Los antiguos sabios talmúdicos estaban de acuerdo con la unicidad del Diablo, pero ello no les impedía mencionar los numerosos demonios que poblaban los desiertos de Judea o entraban en el cuerpo de los poseídos. Esta proliferación demoníaca sería recogida en el Nuevo Testamento y desarrollada luego por los patriarcas coptos. Para estos padres severos, la idea del coito era indisociable de la procreación, lo cual bastaba, según ellos, para explicar la incesante multiplicación del Diablo.

San Macario, por ejemplo, afirmaba que los demonios eran tan numerosos como las abejas, y los ángeles como las palomas mensajeras.
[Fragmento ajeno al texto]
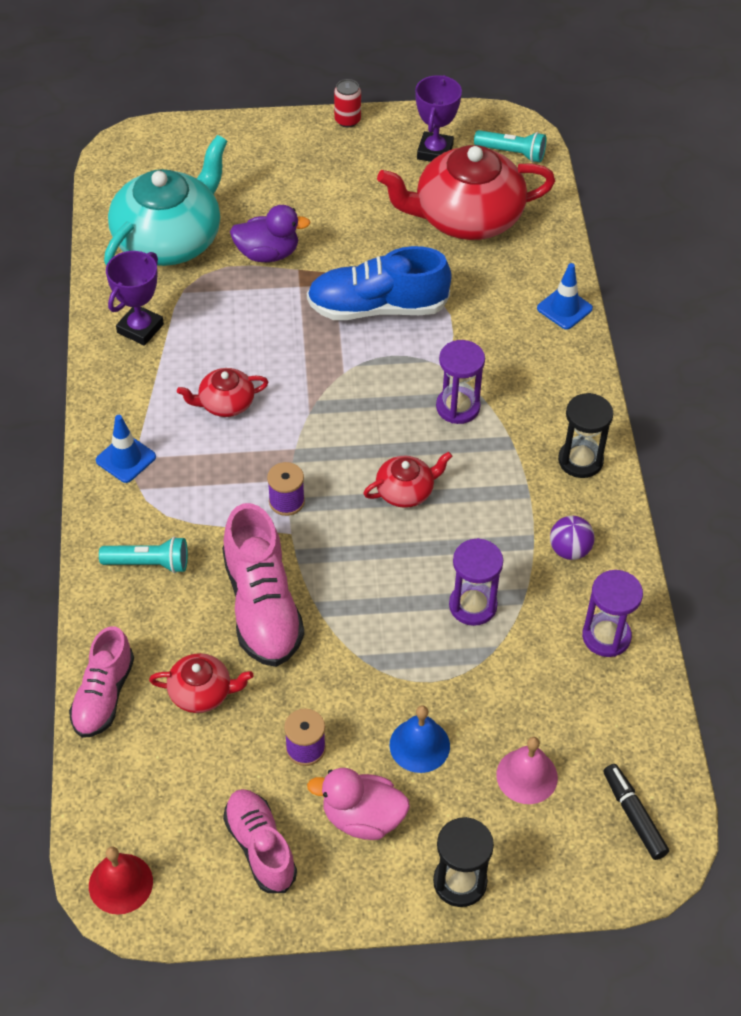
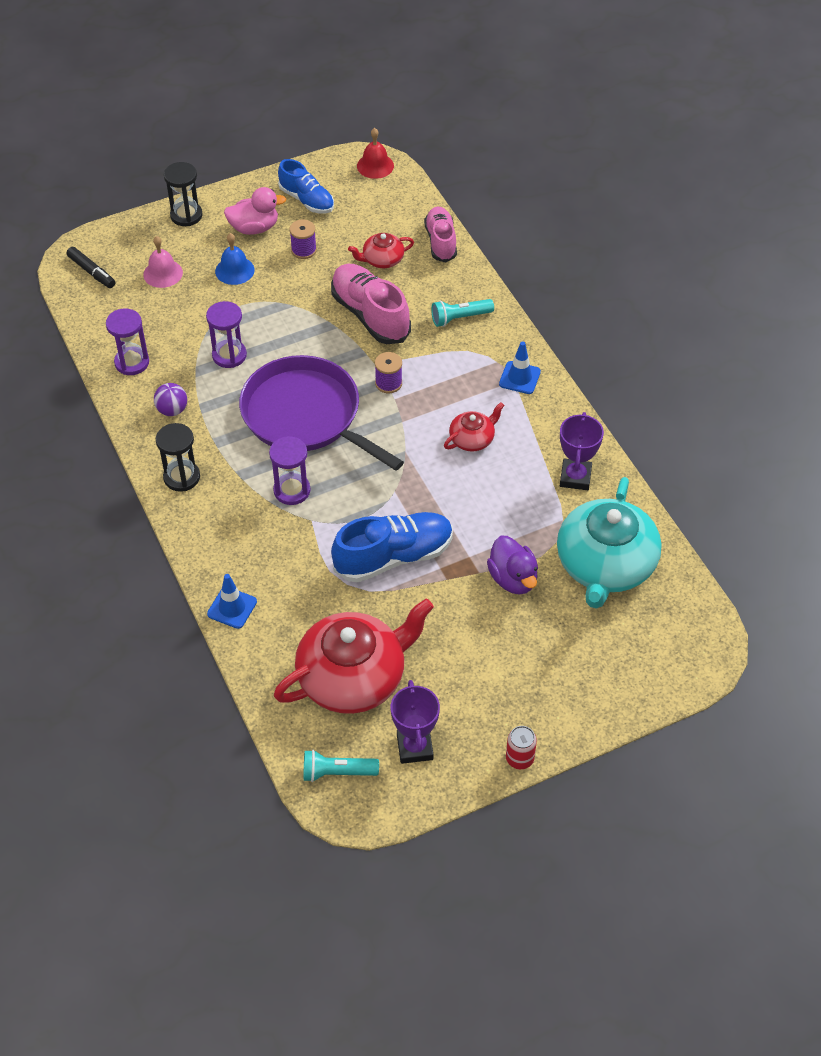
camera: 160 degrees right, 0 degrees up
(260, 847) = (307, 200): pink shoe -> blue shoe
(268, 254) = (513, 579): purple duck -> purple duck turned 90 degrees counterclockwise
(406, 491) = (306, 415): red teapot -> purple pan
A tenor de estas entelequias, y aunque juzgásemos lo más cercana posible la rebelión de Lucifer, los infiernos deberían tener ahora una superpoblación abrumadora, especialmente si al hecho que la caída fue anterior al hombre, sumamos el detalle de la inmortalidad de los demonios.

A esos abusos demográficos se opusieron los demonólogos renacentistas, argumentando que la inmortalidad de los demonios hacía innecesaria su capacidad reproductiva. Con todo, Alfonso de Spina (1430-1491), profesor de Salamanca y confesor de Juan II de Castilla, cifró el número de ángeles caídos en exactamente un tercio del de los ángeles celestiales, es decir, en la friolera de unos 130 millones.

Poco después, el médico alemán Joann Wier, contemporáneo del Dr. Fausto y discípulo de Cornelius Agrippa, estableció una cifra más sofisticada, basándose en las visiones de Juan Evangelista. Según el “Pandemónium” de Wier, a las órdenes de Satán habrían 66 príncipes infernales, cada uno con 666 legiones a su mando de 6.666 demonios por unidad. Son muchos demonios me parece a mí, aunque su presencia es constante en muchas acciones malévolas a lo largo de la historia de la humanidad.